● Your instructions
Search the records below for the string "assets" and copy each line where it turns up.

[Plain-text document sources]
================================

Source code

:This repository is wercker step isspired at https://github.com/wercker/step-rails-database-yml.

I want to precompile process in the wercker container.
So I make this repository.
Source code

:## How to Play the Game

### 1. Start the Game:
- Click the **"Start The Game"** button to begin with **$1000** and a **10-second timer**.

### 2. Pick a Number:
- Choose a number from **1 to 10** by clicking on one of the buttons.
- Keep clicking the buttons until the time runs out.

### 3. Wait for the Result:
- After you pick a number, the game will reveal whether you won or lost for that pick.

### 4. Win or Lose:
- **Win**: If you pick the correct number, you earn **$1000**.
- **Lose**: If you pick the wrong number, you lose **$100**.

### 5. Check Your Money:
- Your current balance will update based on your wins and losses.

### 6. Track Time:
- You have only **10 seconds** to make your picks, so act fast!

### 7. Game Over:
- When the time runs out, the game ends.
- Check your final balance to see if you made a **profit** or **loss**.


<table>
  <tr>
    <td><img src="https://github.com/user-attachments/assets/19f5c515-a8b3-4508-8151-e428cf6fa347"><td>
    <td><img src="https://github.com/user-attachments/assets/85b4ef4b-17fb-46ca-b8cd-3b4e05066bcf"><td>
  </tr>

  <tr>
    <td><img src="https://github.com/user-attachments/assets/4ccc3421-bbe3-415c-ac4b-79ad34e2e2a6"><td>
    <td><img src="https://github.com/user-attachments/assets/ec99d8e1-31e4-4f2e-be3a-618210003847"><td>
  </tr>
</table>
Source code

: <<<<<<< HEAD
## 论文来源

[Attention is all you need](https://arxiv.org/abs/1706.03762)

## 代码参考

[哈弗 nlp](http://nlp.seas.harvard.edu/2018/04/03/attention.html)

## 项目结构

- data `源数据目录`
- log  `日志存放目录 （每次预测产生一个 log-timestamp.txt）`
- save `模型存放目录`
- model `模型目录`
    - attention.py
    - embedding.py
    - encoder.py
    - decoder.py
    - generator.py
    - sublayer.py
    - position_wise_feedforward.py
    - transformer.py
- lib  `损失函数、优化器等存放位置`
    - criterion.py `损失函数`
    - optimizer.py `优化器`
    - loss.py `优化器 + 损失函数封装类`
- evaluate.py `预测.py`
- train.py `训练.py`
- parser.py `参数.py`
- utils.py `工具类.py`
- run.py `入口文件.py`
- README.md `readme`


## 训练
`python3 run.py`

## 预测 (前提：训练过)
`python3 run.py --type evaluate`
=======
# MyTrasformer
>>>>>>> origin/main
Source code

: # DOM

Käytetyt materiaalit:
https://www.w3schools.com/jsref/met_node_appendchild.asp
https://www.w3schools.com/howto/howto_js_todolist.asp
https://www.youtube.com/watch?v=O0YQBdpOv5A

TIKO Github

================================

● Answer section
    <td><img src="https://github.com/user-attachments/assets/19f5c515-a8b3-4508-8151-e428cf6fa347"><td>
    <td><img src="https://github.com/user-attachments/assets/85b4ef4b-17fb-46ca-b8cd-3b4e05066bcf"><td>
    <td><img src="https://github.com/user-attachments/assets/4ccc3421-bbe3-415c-ac4b-79ad34e2e2a6"><td>
    <td><img src="https://github.com/user-attachments/assets/ec99d8e1-31e4-4f2e-be3a-618210003847"><td>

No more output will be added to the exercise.